Employer contributions are invested in the same investment funds as participants elect for their participant contributions.  Noncash contributions, if any, are recorded at fair value.
 
The Plan allows rollover contributions from other eligible retirement plans, including 401(k) or other qualified plans (including after-tax dollars), governmental 457(b) plans, Roth 401(k) accounts, 403(b) annuities (including after-tax dollars), or IRAs (excluding after-tax dollars), subject to certain criteria. Rollover contributions are not eligible for company match.
 
Participants may elect to receive dividends on Pinnacle West stock in their account in the form of cash.  If a participant does not elect to receive the dividend in the form of cash prior to the dividend payable date for that dividend, it is automatically reinvested in the Pinnacle West Stock Fund.

Participant Accounts
 
Individual accounts are maintained for each Plan participant.  Allocations of earnings and losses are based on participant account balances.  Each participant has separate accounts that are credited with the participant’s pretax, Roth 401(k), after-tax contributions, rollover contributions (if any), in-plan Roth conversions (if any), the Employer’s matching contributions and an allocation of Plan earnings.  Each participant’s account is charged with withdrawals, an allocation of Plan losses and explicit recordkeeping and administrative fees (See Note 2).  A dollar amount is deducted quarterly from each participant’s account for the explicit recordkeeping and administrative fees.  The benefit to which a participant is entitled is the portion of the participant’s account that has vested, as defined below.
 
Investment Choices
 
Participants direct all contributions into one or more of the following (collectively, the "Funds"): 
 
Age-based investment options ("Target Retirement Date Funds")* that include:
Retirement Income Fund
Target Retirement 2010 Fund
Target Retirement 2015 Fund
Target Retirement 2020 Fund
Target Retirement 2025 Fund
Target Retirement 2030 Fund
Target Retirement 2035 Fund
Target Retirement 2040 Fund
Target Retirement 2045 Fund

5


Target Retirement 2050 Fund
Target Retirement 2055 Fund
Target Retirement 2060 Fund

Core investment options that include:
Stable Value Fund*
US Bond Index
Bond Fund*
Diversified Inflation Fund
US Large Cap Stock Index
US Large Cap Stock Fund*
US Small/Mid Cap Stock Index
US Small/Mid Cap Stock Fund*
Non-US Stock Index
Non-US Stock Fund
Pinnacle West Stock Fund*

* Separately managed accounts, specific to this Plan only.
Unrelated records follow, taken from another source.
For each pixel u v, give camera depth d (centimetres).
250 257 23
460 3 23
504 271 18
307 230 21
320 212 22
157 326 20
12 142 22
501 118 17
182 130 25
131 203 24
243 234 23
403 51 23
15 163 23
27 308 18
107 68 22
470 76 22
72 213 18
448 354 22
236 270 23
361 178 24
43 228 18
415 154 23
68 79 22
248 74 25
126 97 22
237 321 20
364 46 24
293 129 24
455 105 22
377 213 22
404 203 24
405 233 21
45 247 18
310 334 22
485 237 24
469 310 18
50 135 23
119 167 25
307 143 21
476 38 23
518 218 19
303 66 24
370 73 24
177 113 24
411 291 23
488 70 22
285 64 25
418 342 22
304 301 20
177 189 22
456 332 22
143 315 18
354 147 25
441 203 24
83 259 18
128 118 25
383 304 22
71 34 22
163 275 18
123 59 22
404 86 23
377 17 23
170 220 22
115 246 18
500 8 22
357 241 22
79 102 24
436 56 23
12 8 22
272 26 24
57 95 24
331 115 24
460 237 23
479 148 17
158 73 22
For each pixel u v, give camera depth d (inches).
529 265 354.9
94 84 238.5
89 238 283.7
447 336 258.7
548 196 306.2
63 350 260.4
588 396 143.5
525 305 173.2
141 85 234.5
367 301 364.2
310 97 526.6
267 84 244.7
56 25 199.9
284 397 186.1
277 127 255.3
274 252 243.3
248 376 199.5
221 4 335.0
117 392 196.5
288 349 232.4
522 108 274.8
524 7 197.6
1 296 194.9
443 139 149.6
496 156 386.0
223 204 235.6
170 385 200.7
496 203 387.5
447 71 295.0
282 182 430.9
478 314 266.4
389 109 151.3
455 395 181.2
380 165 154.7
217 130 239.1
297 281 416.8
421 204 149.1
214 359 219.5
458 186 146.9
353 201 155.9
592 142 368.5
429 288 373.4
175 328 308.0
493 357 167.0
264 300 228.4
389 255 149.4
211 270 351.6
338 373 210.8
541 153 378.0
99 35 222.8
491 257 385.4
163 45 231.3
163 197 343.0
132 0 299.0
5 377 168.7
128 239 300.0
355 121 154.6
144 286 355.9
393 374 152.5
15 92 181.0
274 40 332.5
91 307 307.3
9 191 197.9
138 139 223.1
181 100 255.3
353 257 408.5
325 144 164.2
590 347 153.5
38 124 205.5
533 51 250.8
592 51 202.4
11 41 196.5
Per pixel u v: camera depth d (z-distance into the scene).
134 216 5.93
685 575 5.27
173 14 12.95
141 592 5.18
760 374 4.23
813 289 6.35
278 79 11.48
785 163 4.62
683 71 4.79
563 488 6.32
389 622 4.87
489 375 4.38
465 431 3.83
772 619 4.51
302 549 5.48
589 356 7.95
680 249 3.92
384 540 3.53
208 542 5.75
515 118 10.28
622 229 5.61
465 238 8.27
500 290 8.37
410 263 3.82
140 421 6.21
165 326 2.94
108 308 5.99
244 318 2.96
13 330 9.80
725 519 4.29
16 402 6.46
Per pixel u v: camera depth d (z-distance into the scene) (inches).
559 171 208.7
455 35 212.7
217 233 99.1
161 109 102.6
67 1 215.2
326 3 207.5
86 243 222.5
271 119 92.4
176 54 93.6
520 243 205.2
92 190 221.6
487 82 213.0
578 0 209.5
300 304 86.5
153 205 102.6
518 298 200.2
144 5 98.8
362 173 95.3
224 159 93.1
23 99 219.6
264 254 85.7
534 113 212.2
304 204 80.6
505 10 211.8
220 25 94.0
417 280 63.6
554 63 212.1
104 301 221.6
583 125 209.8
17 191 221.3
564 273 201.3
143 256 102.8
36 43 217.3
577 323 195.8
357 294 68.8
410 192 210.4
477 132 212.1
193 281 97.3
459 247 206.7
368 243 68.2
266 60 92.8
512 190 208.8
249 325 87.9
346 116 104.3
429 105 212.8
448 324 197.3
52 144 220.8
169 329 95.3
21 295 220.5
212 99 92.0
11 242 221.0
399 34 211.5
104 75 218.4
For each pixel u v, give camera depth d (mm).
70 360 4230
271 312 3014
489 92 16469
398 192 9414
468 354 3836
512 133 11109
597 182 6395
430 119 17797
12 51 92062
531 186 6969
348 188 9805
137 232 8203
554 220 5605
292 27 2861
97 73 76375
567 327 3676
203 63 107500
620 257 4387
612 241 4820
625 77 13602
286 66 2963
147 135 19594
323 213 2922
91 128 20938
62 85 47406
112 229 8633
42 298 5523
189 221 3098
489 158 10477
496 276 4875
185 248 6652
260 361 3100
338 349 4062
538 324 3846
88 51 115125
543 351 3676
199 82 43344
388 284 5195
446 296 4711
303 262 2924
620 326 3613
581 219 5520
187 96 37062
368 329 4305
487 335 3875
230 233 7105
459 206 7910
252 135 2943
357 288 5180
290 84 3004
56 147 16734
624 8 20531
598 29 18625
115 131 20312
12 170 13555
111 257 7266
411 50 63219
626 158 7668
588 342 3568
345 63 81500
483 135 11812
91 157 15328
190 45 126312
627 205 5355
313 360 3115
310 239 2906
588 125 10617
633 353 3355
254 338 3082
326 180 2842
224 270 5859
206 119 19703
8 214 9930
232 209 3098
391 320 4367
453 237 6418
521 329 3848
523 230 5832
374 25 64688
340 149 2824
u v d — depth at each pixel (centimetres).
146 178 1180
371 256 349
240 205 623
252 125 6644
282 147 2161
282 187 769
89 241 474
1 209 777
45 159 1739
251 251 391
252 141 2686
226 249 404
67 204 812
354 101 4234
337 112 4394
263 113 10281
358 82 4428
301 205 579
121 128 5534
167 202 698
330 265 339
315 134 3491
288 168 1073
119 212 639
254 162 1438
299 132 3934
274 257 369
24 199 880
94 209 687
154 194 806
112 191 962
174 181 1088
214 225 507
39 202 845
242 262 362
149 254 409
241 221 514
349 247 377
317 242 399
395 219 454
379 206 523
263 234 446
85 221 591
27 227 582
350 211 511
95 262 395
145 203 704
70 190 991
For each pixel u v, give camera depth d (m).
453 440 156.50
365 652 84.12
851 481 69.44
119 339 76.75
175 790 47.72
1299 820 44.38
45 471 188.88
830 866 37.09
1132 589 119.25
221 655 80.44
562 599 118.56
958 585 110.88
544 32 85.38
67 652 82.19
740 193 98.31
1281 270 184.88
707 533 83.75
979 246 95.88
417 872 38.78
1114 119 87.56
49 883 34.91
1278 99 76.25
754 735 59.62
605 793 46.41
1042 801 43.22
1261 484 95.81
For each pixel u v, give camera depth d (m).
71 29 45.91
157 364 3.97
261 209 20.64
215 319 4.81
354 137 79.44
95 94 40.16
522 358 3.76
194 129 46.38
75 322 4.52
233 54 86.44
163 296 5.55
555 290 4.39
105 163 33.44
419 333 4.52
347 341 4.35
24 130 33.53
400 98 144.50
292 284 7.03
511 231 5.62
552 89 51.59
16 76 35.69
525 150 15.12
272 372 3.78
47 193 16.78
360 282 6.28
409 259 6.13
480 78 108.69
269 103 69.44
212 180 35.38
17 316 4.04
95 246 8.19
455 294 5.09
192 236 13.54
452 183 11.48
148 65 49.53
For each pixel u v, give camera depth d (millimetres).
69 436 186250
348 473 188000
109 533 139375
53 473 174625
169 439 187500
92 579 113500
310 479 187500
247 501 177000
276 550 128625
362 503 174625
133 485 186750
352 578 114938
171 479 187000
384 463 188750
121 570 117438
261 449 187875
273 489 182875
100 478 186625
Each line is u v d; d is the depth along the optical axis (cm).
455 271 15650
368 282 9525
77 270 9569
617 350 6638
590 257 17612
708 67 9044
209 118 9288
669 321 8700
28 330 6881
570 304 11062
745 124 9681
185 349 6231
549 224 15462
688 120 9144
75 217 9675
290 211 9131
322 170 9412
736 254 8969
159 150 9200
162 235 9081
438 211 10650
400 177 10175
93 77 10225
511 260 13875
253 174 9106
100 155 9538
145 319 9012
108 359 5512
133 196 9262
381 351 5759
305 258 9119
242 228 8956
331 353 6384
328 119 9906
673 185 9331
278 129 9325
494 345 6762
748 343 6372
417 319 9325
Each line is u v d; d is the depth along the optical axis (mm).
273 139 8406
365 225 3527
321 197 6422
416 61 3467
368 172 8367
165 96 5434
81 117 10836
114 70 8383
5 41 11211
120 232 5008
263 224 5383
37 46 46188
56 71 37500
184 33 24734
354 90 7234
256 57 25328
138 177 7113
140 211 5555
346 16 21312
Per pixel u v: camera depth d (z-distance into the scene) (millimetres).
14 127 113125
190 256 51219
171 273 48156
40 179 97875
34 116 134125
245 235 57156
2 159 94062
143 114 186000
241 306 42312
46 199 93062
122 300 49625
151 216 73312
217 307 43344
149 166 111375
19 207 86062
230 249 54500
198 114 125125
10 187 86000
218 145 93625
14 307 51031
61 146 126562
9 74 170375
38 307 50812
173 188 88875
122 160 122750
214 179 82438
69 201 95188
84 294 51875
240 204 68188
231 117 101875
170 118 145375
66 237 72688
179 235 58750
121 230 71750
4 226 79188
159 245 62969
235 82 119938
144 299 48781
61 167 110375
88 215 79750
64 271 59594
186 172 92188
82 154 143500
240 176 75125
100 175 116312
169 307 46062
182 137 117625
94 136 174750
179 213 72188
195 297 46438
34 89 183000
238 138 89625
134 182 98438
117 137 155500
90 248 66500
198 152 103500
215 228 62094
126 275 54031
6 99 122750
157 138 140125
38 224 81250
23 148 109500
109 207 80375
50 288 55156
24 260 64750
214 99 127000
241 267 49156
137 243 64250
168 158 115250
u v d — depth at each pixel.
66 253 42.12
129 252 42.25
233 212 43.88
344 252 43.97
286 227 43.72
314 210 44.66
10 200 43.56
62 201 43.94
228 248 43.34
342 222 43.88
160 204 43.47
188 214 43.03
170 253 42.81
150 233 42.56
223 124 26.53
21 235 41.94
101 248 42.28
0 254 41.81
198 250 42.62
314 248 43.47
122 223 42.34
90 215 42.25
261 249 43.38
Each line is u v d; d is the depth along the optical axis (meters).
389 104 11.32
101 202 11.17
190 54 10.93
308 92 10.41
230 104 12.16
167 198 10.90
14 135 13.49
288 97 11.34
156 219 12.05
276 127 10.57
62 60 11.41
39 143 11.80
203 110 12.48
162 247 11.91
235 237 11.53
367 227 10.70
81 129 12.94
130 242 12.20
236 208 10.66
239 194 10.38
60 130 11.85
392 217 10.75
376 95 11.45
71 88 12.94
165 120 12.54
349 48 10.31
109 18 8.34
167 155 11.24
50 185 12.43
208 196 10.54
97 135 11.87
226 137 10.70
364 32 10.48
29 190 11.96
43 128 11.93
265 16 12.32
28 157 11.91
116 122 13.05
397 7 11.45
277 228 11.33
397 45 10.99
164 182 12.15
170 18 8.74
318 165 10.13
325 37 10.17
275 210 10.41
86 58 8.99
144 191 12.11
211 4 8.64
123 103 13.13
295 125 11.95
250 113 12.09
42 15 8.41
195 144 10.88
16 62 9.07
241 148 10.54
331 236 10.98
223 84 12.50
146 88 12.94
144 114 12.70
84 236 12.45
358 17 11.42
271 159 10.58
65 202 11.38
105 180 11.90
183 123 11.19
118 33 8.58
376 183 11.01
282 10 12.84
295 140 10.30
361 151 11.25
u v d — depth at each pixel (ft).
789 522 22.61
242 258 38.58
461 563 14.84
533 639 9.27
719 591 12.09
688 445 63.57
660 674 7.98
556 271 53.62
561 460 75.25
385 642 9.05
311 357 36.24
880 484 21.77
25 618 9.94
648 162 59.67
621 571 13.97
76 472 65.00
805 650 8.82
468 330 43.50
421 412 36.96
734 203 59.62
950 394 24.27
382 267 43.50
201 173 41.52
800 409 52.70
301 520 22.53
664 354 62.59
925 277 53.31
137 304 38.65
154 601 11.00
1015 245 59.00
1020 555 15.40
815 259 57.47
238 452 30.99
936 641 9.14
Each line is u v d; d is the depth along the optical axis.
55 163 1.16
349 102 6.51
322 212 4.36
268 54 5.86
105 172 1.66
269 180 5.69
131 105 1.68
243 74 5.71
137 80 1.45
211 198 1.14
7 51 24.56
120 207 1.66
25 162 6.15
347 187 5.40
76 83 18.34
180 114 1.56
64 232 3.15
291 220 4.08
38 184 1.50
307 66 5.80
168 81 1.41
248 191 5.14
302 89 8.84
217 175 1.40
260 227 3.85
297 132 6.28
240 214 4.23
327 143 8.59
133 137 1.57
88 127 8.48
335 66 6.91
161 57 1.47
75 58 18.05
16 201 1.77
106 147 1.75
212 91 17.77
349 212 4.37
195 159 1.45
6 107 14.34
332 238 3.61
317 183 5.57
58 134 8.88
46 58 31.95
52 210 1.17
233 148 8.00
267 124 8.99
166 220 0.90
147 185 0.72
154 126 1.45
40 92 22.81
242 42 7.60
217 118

The Plan provides that in lieu of making their own investment elections in the funds, participants may (a) choose to have an investment allocation set for them through the Plan's personal asset manager program, which provides a personalized mix of the Plan's Core investment options; (b) allow their balance to be invested in the Qualified Default Investment Alternative ("QDIA") which is the family of Target Retirement Date Funds (that are separately managed accounts) that are composed of the Core investment options; (c) establish a self-directed brokerage account ("SDA") to invest up to 90% of their vested account balance in permitted investments of the SDA (which excludes the Funds); or (d) participants may elect to have their investment mix of Funds automatically rebalanced according to their future investment elections on a quarterly, semiannual or annual basis.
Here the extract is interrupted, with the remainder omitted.